— start SOURCE TEXT —

Word Length and Diversity

The length of the average word in a text is a proxy for the literary sophistication of its author. Fill in average_word_lengths, which takes a counts dictionary and returns the average length of words in that text.


def average_word_length(counts):
    """Returns the average length of a text with given counts. For example:

    average_word_length({'and': 5, 'on': 1, 'Vegetables': 5, 'Budget': 1, 'to': 1, 'Fruit': 1, 'a': 2, 'Clean': 1, 'Fruits': 1, 'Store': 1, 'at': 1})

    would return 5.0. This is because:
    Total letters: 3*5 + 2*1 + 10*5 + 6*1 + 2*1 + 5*1 + 1*2 + 5*1 + 6*1 + 5*1 + 2*1 = 100
    Total words: 5 + 1 + 5 + 1 + 1 + 1 + 2 + 1 + 1 + 1 + 1 = 20"""

Hint: To get the length of a string, use the len function.

Make sure to test your code with the autograder by running the following line.

$ python -m doctest word_analyzer.py

When you've completed this task, you will have completed all of the required portions of this lab. For fun, test the length of the average word used by Nietzsche, MLK, Jay-Z, candidates running for office in the recent debates, etc. using print statements!

Measuring Word Diversity (optional)

— end SOURCE TEXT —
— start INFORMATION SHOWN —

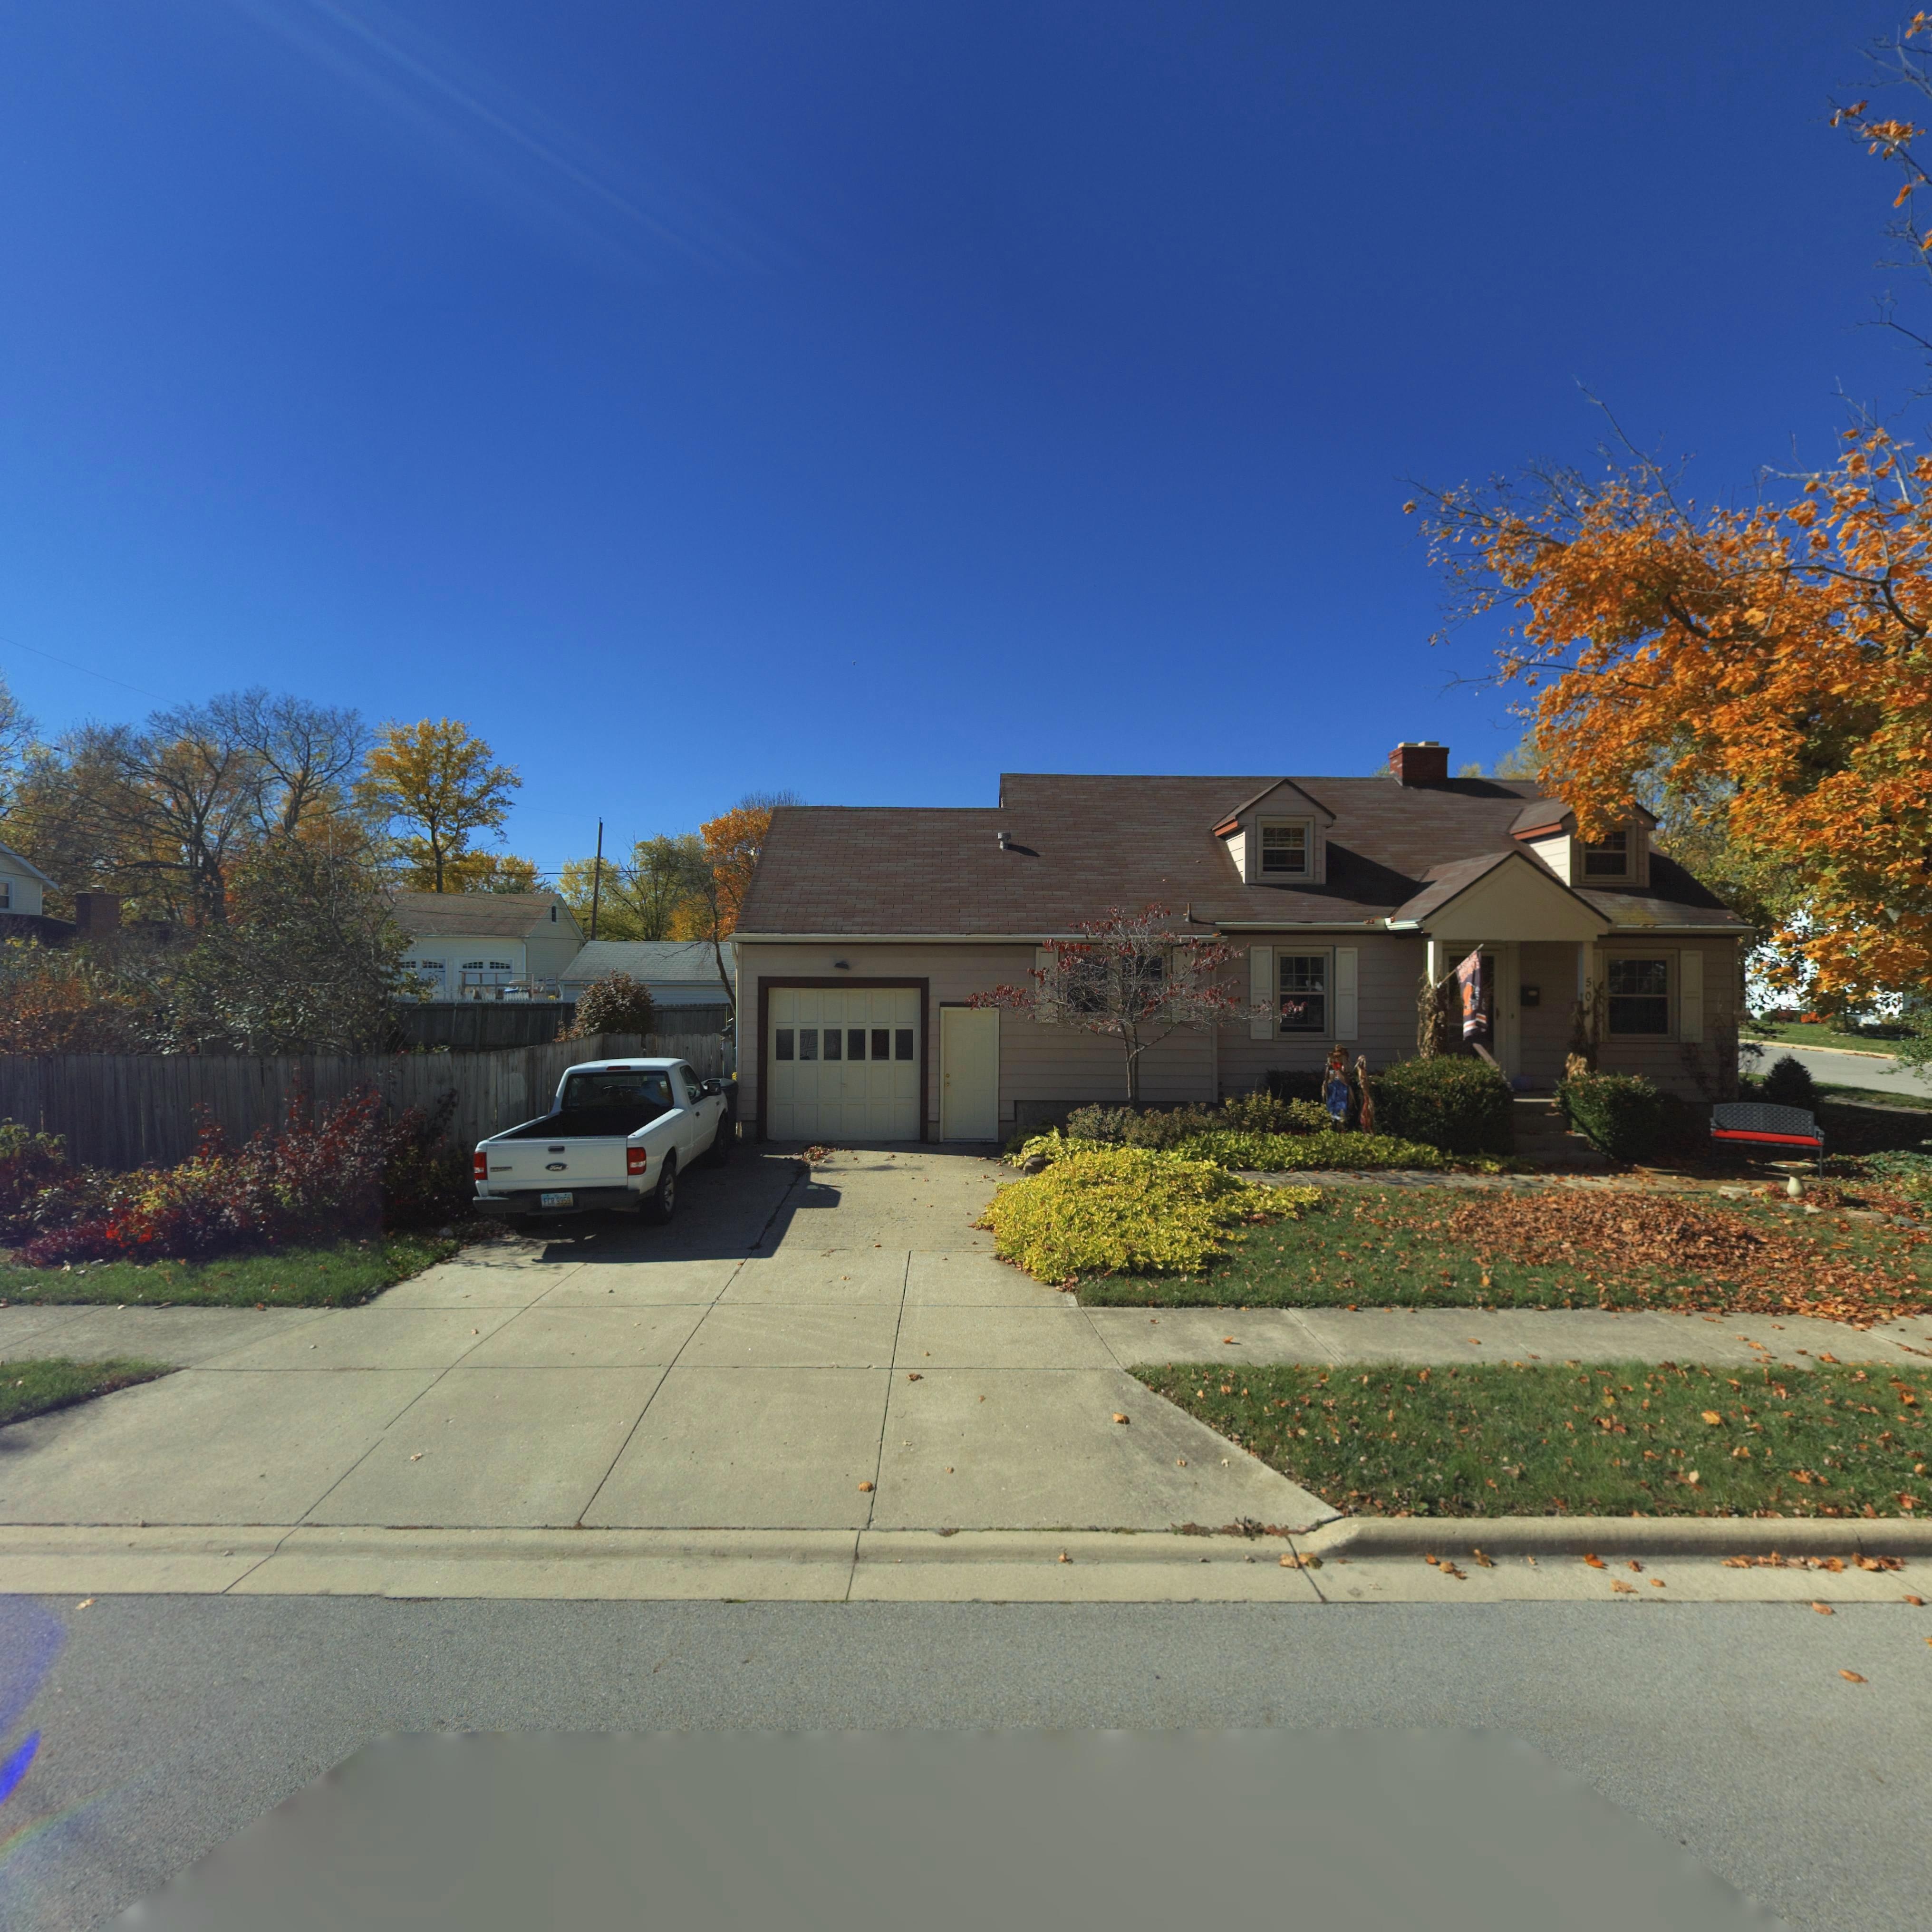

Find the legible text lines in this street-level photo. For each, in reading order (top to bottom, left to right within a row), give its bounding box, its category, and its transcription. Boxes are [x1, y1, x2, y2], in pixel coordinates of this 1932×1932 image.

— end INFORMATION SHOWN —

▶ [WRITTEN REQUEST 1]
Answer these questions using the lab text on word length and diversity:
(a) What does the average word length in a text serve as a proxy for?
(b) Which function does the hint name for getting the length of a string?
(c) What command runs the autograder?
▶ [WRITTEN REQUEST 2] Resume the lab text on word length and diversity by writing the section that follows its final heading.

▶ [EXERCISE ANSWER 1]
(a) The literary sophistication of the text's author.
(b) The len function.
(c) python -m doctest word_analyzer.py

▶ [EXERCISE ANSWER 2]
Another interesting measure of an author or speaker is the diversity of their words. One crude measure we might use is as follows: Define the diversity score of a text as the number of distinct words divided by the total number of words. For example "Fruits and Vegetables and Vegetables on a Budget and Vegetables at a Store and Vegetables to Clean Fruit and Vegetables" is not a very diverse sentence, as it has 20 total words, but only 11 distinct words, with a diversity score of 11/20 = 0.55.

Fill in the function word_diversity(counts) which returns the diversity of a text. Test the diversity of the given input texts.

Hint: To find the number of distinct items, use the set function to convert a list into a set data structure. For example x = set(["dog", "cat", "fish", "dog", "dog", "fish"]) would give us set(["dog", "fish", "cat"]).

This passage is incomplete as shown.